INSTRUCTIONS TO FOLLOW —
Reproduce each line below precisely. Drop the pictures.

BEGIN

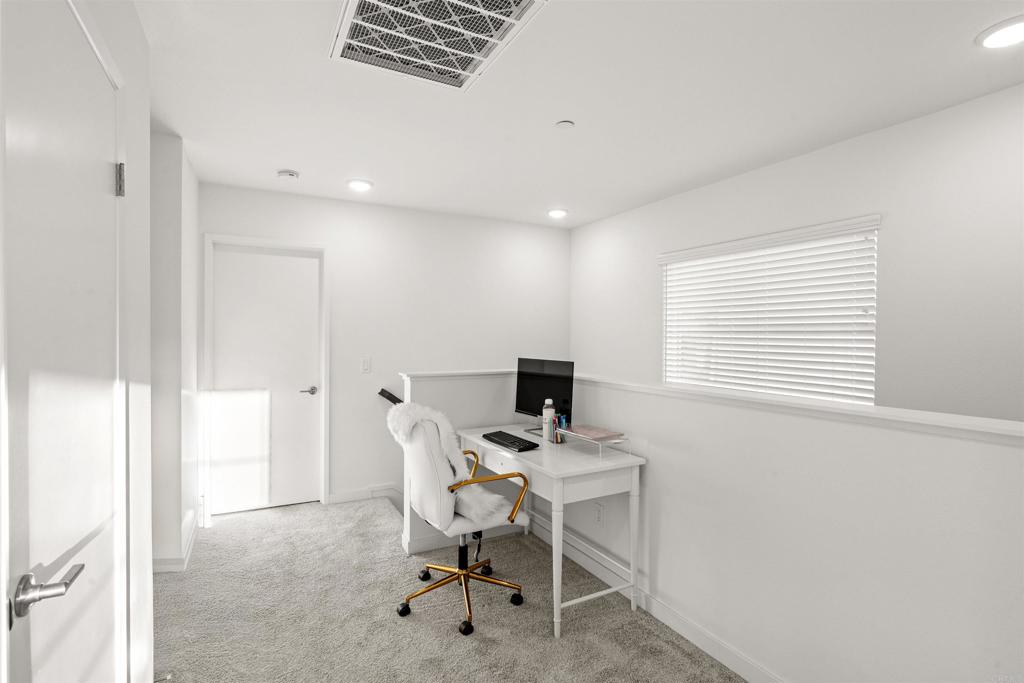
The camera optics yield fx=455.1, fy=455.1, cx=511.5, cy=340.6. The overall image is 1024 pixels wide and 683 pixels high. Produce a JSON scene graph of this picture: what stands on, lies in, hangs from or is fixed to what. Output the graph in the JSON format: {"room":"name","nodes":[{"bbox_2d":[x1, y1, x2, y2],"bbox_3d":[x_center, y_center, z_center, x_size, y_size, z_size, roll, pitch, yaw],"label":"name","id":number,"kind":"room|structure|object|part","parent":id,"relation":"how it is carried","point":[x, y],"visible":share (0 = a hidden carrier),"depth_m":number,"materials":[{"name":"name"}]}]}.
{"room":"office","nodes":[
{"label":"office","id":0,"kind":"room"},
{"bbox_2d":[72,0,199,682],"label":"left wall","id":1,"kind":"structure","parent":0,"point":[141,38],"depth_m":1.85,"materials":[{"name":"white paint"}]},
{"bbox_2d":[1,2,129,682],"bbox_3d":[-0.996,0.321,1.082,0.086,2.080,0.759,0,1,-28],"label":"left door","id":2,"kind":"structure","parent":1,"relation":"in","point":[107,172],"depth_m":0.99,"materials":[{"name":"white paint"}]},
{"bbox_3d":[-0.876,0.456,0.866,0.100,0.065,0.138,0,1,-28],"label":"lever handle","id":3,"kind":"part","parent":2,"relation":"part of","materials":[{"name":"silver metal"}]},
{"bbox_3d":[-1.196,-0.484,1.397,0.023,0.095,0.024,0,1,-28],"label":"hinge","id":4,"kind":"part","parent":2,"relation":"part of","materials":[{"name":"silver metal"}]},
{"bbox_2d":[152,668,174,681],"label":"door stop","id":5,"kind":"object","parent":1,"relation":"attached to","point":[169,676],"visible":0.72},
{"bbox_2d":[153,509,199,572],"bbox_3d":[-2.193,1.281,2.911,0.288,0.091,0.911,0,1,-28],"label":"baseboard","id":6,"kind":"structure","parent":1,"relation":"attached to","point":[189,540],"depth_m":2.65,"materials":[{"name":"white paint"}]},
{"bbox_2d":[198,182,571,516],"bbox_3d":[-0.917,0.972,4.094,3.469,4.354,0.136,0,1,-28],"label":"back wall","id":7,"kind":"structure","parent":0,"point":[317,237],"depth_m":3.94,"materials":[{"name":"white paint"}]},
{"bbox_2d":[201,233,329,519],"bbox_3d":[-1.917,0.273,3.604,0.853,2.112,0.137,0,1,-28],"label":"door frame","id":8,"kind":"structure","parent":7,"relation":"attached to","point":[323,439],"depth_m":3.50,"materials":[{"name":"white paint"}]},
{"bbox_2d":[209,244,323,514],"bbox_3d":[-1.918,0.304,3.576,0.758,2.026,0.092,0,1,-28],"label":"back door","id":9,"kind":"structure","parent":7,"relation":"in","point":[311,261],"depth_m":3.58,"materials":[{"name":"white paint"}]},
{"bbox_3d":[-1.657,0.413,3.718,0.144,0.061,0.123,0,1,-28],"label":"lever handle","id":10,"kind":"part","parent":9,"relation":"part of","materials":[{"name":"silver metal"}]},
{"bbox_2d":[326,483,401,504],"bbox_3d":[-0.745,1.276,4.056,1.796,0.109,0.014,0,1,-28],"label":"baseboard","id":11,"kind":"structure","parent":7,"relation":"attached to","point":[347,496],"depth_m":3.77,"materials":[{"name":"white paint"}]},
{"bbox_2d":[361,357,370,373],"bbox_3d":[-1.221,0.203,3.810,0.071,0.119,0.012,0,1,-28],"label":"light switch","id":12,"kind":"object","parent":7,"relation":"attached to","point":[365,367],"visible":0.98,"depth_m":3.81,"materials":[{"name":"white plastic"}]},
{"bbox_2d":[154,494,744,682],"bbox_3d":[-0.090,1.407,1.452,3.205,0.124,5.582,0,1,-28],"label":"carpet floor","id":13,"kind":"structure","parent":0,"point":[221,528],"depth_m":2.22,"materials":[{"name":"beige carpet"}]},
{"bbox_2d":[390,404,530,637],"bbox_3d":[-0.283,0.831,2.379,0.668,1.047,0.632,0,1,-28],"label":"office chair","id":14,"kind":"object","parent":13,"relation":"on","point":[445,568],"visible":0.97,"depth_m":2.21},
{"bbox_2d":[388,401,510,522],"bbox_3d":[-0.345,0.612,2.350,0.486,0.571,0.525,0,1,-28],"label":"sheepskin","id":15,"kind":"object","parent":14,"relation":"on","point":[443,421],"visible":0.61,"depth_m":2.24,"materials":[{"name":"white fur"}]},
{"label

END

FINAL ANSWER —
The camera optics yield fx=455.1, fy=455.1, cx=511.5, cy=340.6. The overall image is 1024 pixels wide and 683 pixels high. Produce a JSON scene graph of this picture: what stands on, lies in, hangs from or is fixed to what. Output the graph in the JSON format: {"room":"name","nodes":[{"bbox_2d":[x1, y1, x2, y2],"bbox_3d":[x_center, y_center, z_center, x_size, y_size, z_size, roll, pitch, yaw],"label":"name","id":number,"kind":"room|structure|object|part","parent":id,"relation":"how it is carried","point":[x, y],"visible":share (0 = a hidden carrier),"depth_m":number,"materials":[{"name":"name"}]}]}.
{"room":"office","nodes":[
{"label":"office","id":0,"kind":"room"},
{"bbox_2d":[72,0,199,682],"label":"left wall","id":1,"kind":"structure","parent":0,"point":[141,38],"depth_m":1.85,"materials":[{"name":"white paint"}]},
{"bbox_2d":[1,2,129,682],"bbox_3d":[-0.996,0.321,1.082,0.086,2.080,0.759,0,1,-28],"label":"left door","id":2,"kind":"structure","parent":1,"relation":"in","point":[107,172],"depth_m":0.99,"materials":[{"name":"white paint"}]},
{"bbox_3d":[-0.876,0.456,0.866,0.100,0.065,0.138,0,1,-28],"label":"lever handle","id":3,"kind":"part","parent":2,"relation":"part of","materials":[{"name":"silver metal"}]},
{"bbox_3d":[-1.196,-0.484,1.397,0.023,0.095,0.024,0,1,-28],"label":"hinge","id":4,"kind":"part","parent":2,"relation":"part of","materials":[{"name":"silver metal"}]},
{"bbox_2d":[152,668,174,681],"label":"door stop","id":5,"kind":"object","parent":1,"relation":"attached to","point":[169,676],"visible":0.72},
{"bbox_2d":[153,509,199,572],"bbox_3d":[-2.193,1.281,2.911,0.288,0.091,0.911,0,1,-28],"label":"baseboard","id":6,"kind":"structure","parent":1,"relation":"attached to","point":[189,540],"depth_m":2.65,"materials":[{"name":"white paint"}]},
{"bbox_2d":[198,182,571,516],"bbox_3d":[-0.917,0.972,4.094,3.469,4.354,0.136,0,1,-28],"label":"back wall","id":7,"kind":"structure","parent":0,"point":[317,237],"depth_m":3.94,"materials":[{"name":"white paint"}]},
{"bbox_2d":[201,233,329,519],"bbox_3d":[-1.917,0.273,3.604,0.853,2.112,0.137,0,1,-28],"label":"door frame","id":8,"kind":"structure","parent":7,"relation":"attached to","point":[323,439],"depth_m":3.50,"materials":[{"name":"white paint"}]},
{"bbox_2d":[209,244,323,514],"bbox_3d":[-1.918,0.304,3.576,0.758,2.026,0.092,0,1,-28],"label":"back door","id":9,"kind":"structure","parent":7,"relation":"in","point":[311,261],"depth_m":3.58,"materials":[{"name":"white paint"}]},
{"bbox_3d":[-1.657,0.413,3.718,0.144,0.061,0.123,0,1,-28],"label":"lever handle","id":10,"kind":"part","parent":9,"relation":"part of","materials":[{"name":"silver metal"}]},
{"bbox_2d":[326,483,401,504],"bbox_3d":[-0.745,1.276,4.056,1.796,0.109,0.014,0,1,-28],"label":"baseboard","id":11,"kind":"structure","parent":7,"relation":"attached to","point":[347,496],"depth_m":3.77,"materials":[{"name":"white paint"}]},
{"bbox_2d":[361,357,370,373],"bbox_3d":[-1.221,0.203,3.810,0.071,0.119,0.012,0,1,-28],"label":"light switch","id":12,"kind":"object","parent":7,"relation":"attached to","point":[365,367],"visible":0.98,"depth_m":3.81,"materials":[{"name":"white plastic"}]},
{"bbox_2d":[154,494,744,682],"bbox_3d":[-0.090,1.407,1.452,3.205,0.124,5.582,0,1,-28],"label":"carpet floor","id":13,"kind":"structure","parent":0,"point":[221,528],"depth_m":2.22,"materials":[{"name":"beige carpet"}]},
{"bbox_2d":[390,404,530,637],"bbox_3d":[-0.283,0.831,2.379,0.668,1.047,0.632,0,1,-28],"label":"office chair","id":14,"kind":"object","parent":13,"relation":"on","point":[445,568],"visible":0.97,"depth_m":2.21},
{"bbox_2d":[388,401,510,522],"bbox_3d":[-0.345,0.612,2.350,0.486,0.571,0.525,0,1,-28],"label":"sheepskin","id":15,"kind":"object","parent":14,"relation":"on","point":[443,421],"visible":0.61,"depth_m":2.24,"materials":[{"name":"white fur"}]},
{"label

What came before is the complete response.